#### Objetivo:
Prosigue el texto devocional sobre la agonía en el huerto, que aparece más abajo, a partir de su última oración.

RP Domnus Evagrius OSB præparavit
En el nombre del Padre, y del Hijo, y del Espíritu
Santo. Señor mío, Jesucristo, Dios y hombre verdadero me
pesa de todo corazón haber pecado, porque he merecido el infierno y perdido el
cielo. Y sobre todo porque te ofendí a ti, que eres bondad infinita, te amo con
todo el corazón y propongo con tu gracia no volver a pecar.
Primera estación
La agonía en el huerto
Te adoramos, Cristo, y te bendecimos, porque con
tu santa cruz redimiste al mundo
En el Cántico más
bello de Salomón está escrito: «Levántate, hermana mía, paloma mía, hermosa
mía, y ven, porque, mira, el invierno ha pasado, la lluvia cesó y se fue, han
aparecido las flores en nuestra tierra; el tiempo de la poda ha llegado; la voz
de la tórtola se ha oído en nuestra tierra: la higuera ha echado sus yemas, y
las vides en cierne exhalaron su fragancia». Estas son las palabras de Cristo
en el huerto de su Pasión. Son palabras que Cristo susurra a sus amigos: «Levántense,
velen conmigo. Porque el diluvio de la ira de Dios ha cesado, y caen en la
tierra gruesas gotas de sangre, flores de la misericordia; el tiempo de la poda
ha llegado. Toda rama que permanece en mí y produce fruto, mi Padre la limpia,
para que produzca más fruto».

#### Filas:
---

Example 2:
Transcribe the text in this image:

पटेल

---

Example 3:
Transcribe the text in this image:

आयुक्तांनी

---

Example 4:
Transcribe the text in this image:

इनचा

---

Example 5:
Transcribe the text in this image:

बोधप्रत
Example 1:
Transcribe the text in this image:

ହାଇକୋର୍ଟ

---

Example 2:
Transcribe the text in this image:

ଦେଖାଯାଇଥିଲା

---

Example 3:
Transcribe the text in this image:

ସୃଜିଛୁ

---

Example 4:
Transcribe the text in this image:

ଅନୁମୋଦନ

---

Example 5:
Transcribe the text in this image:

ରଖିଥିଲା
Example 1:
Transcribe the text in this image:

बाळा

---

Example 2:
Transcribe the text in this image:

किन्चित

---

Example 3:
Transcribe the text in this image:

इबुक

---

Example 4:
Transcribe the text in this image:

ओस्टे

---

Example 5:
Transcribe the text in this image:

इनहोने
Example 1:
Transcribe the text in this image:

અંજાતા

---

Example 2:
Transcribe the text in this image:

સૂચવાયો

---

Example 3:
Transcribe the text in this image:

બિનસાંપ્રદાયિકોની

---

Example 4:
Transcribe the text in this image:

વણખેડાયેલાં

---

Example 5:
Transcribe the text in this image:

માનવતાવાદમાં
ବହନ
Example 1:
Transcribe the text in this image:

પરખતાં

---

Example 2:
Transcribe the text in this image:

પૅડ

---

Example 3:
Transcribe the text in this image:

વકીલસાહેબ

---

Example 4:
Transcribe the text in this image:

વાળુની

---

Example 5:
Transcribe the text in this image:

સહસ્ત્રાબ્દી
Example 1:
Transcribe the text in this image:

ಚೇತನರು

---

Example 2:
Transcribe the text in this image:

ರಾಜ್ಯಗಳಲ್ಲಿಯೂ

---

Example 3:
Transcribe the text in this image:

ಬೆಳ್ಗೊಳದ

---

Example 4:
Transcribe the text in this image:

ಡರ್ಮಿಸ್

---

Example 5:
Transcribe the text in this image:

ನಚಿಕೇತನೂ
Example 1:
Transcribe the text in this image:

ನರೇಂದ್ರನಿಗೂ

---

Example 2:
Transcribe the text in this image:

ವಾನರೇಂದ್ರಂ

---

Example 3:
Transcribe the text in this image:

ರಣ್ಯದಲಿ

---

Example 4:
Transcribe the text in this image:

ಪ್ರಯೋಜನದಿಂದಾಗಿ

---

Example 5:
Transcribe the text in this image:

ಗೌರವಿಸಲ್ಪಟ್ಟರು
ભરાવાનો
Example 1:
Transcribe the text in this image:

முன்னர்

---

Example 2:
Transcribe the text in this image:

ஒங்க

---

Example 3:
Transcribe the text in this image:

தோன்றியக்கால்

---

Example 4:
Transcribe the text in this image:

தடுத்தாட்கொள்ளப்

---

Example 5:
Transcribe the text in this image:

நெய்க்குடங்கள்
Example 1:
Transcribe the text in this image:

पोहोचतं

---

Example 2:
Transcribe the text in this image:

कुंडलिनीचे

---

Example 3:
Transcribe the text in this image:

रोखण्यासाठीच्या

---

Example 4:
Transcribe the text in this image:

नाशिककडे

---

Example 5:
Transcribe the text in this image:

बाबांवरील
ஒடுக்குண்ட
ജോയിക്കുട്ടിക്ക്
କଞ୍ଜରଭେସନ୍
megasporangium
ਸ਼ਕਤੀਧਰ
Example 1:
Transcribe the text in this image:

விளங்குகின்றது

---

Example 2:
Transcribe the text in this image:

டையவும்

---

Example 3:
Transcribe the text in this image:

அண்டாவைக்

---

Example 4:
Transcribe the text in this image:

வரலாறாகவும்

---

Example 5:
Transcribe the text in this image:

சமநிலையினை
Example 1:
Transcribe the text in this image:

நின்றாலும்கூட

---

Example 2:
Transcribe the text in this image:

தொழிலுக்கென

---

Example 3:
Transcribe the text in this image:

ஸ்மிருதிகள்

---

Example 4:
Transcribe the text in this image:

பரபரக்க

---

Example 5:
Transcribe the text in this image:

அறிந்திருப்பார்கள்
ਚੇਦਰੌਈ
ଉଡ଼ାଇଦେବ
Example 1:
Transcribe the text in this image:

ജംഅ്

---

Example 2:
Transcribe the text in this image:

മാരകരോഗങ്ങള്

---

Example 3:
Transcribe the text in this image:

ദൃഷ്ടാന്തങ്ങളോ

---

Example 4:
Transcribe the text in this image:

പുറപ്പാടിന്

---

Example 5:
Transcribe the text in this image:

#### Resultado del ejercicio:
Padrenuestro
Segunda estación
El Señor es condenado a muerte
Te adoramos, Cristo, y te bendecimos…
El Señor agonizó
en el huerto mientras sus discípulos dormían, para mostrarnos que esta
salvación no proviene de nuestras obras, sino de su divina misericordia. Pedro
negó a Cristo cuando una criada le dijo: «También tú estabas con él»; así mostró
el misterio del hombre: Adán aceptó de Eva el fruto que conduce a la muerte;
Pedro, con el corazón envenenado por ese fruto de miedo y pecado no pudo
aceptar el fruto de la vida. Cristo fue condenado a muerte mientras su
discípulo se calentaba junto al fuego, porque tenía frío en el alma. Pero este
fuego encendido por los hombres para mitigar la frialdad de la culpa no
bastaba. A esto se refiere la Escritura cuando dice: «No había fuego intenso
capaz de alumbrarles, ni las brillantes llamas de las estrellas alcanzaban a
esclarecer aquella odiosa noche. Tan sólo una llamarada, por sí misma
encendida, se dejaba entrever, sembrando el terror». Por eso el Señor fue
condenado a muerte, porque era necesario que su amor ardiera en la zarza de
nuestra humanidad y no se apague nunca el calor de la misericordia, la claridad
que da vida a nuestras almas, el fuego que nos alimenta.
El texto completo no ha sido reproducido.